Kaiseem / DAR-UNet

[JBHI2022] A novel 3D unsupervised domain adaptation framework for cross-modality medical image segmentation
Apache License 2.0
40 stars 5 forks source link

unpaired T1 to T2 translation #2

Closed rik030 closed 6 months ago

rik030 commented 2 years ago

Dear Sir, My dataset is in nifti format and unpaired. T1 image has 512x512x120 dimension while T2 has 384x384x40 as dimension. How will the image-to-image translation takes place because the source and target have different dimension?

Kaiseem commented 2 years ago

Hi, for your questions, i suggest firstly spatial normalize T1 and T2 into the same spacing, and then pad the T2 images to T1 images' sizes of XY planes. Since in the image-to-image translation, you need to ensure the content is the same in the both domains (i.e., domian-invariant features), so that the styles can be disentangled (i.e., domain-specific features).

rik030 commented 2 years ago

Dear Sir, Spatial Normalization and padding take care of the 2D dimension. But since the 3D channels of both the modalities are different, how would the cycleGAN (Image to Image Translation) work?

Kaiseem commented 2 years ago

Hi, you can simply stack the 3D images along Z dimension. it is suboptimal but it is ok

rik030 commented 2 years ago

Dear Sir, I see that you have submitted a paper for CrossModa 2021. I am also using crossmoda dataset where the dataset is unpaired where the T1 images have 120 channels and T2 images have 40 channels. While training CycleGAN, is it trained in 2D or 3D architecture? Since each channel in modalities have its importance, how 120 channels in T1 and 40 channels in T2 are mapped in the image-to-image translation architecture?

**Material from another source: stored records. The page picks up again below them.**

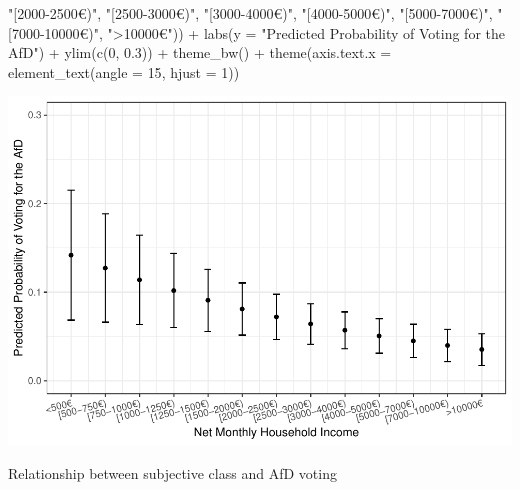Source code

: \documentclass[
]{article}
\newenvironment{Shaded}{\begin{snugshade}}{\end{snugshade}}
\newcommand{\AttributeTok}[1]{\textcolor[rgb]{0.77,0.63,0.00}{#1}}
\newcommand{\DecValTok}[1]{\textcolor[rgb]{0.00,0.00,0.81}{#1}}
\newcommand{\FloatTok}[1]{\textcolor[rgb]{0.00,0.00,0.81}{#1}}
\newcommand{\FunctionTok}[1]{\textcolor[rgb]{0.00,0.00,0.00}{#1}}
\newcommand{\NormalTok}[1]{#1}
\newcommand{\SpecialCharTok}[1]{\textcolor[rgb]{0.00,0.00,0.00}{#1}}
\newcommand{\StringTok}[1]{\textcolor[rgb]{0.31,0.60,0.02}{#1}}
\begin{document}
\begin{Shaded}
\begin{Highlighting}[]
                                \StringTok{"[2000{-}2500€)"}\NormalTok{, }\StringTok{"[2500{-}3000€)"}\NormalTok{,}
                                \StringTok{"[3000{-}4000€)"}\NormalTok{, }\StringTok{"[4000{-}5000€)"}\NormalTok{,}
                                \StringTok{"[5000{-}7000€)"}\NormalTok{, }\StringTok{"[7000{-}10000€)"}\NormalTok{,}
                                \StringTok{"\textgreater{}10000€"}\NormalTok{)) }\SpecialCharTok{+}
  \FunctionTok{labs}\NormalTok{(}\AttributeTok{y =} \StringTok{"Predicted Probability of Voting for the AfD"}\NormalTok{) }\SpecialCharTok{+}
  \FunctionTok{ylim}\NormalTok{(}\FunctionTok{c}\NormalTok{(}\DecValTok{0}\NormalTok{, }\FloatTok{0.3}\NormalTok{)) }\SpecialCharTok{+}
  \FunctionTok{theme\_bw}\NormalTok{() }\SpecialCharTok{+}
  \FunctionTok{theme}\NormalTok{(}\AttributeTok{axis.text.x =} \FunctionTok{element\_text}\NormalTok{(}\AttributeTok{angle =} \DecValTok{15}\NormalTok{, }\AttributeTok{hjust =} \DecValTok{1}\NormalTok{))}
\end{Highlighting}
\end{Shaded}

\includegraphics{AVCD_Final_Assignment-Edenhofer_files/figure-latex/afd-household-income-1.pdf}

Relationship between subjective class and AfD voting
\end{document}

Kaiseem commented 2 years ago

Yeah you are right. Basically, it is suboptimal to utilize a 2D image-to-image translation architecture to conduct 3D volume style transfer. However, it is reasonable and practical considering the large GPU memory cost of 3D image-to-image translation with the whole volumes. Rather than utilizing 3D patch style transfer, we found the 2D image style transfer with the whole images is better.

For your question, i will give three potential solution: 1) for T1 images with 120 channels, you can store 120 style vector and then interpolate them into 40 channels, thus align the style variance across channel. Then you can style transfer the T2 images with the corresponding style vector, enabling the style consistency between the two domians. 2) you can try to train a 3D image-to-image translation network directly. 3) you can directly style transfer the T2 images, and treat the style inconsistency across channels as the data augmentation.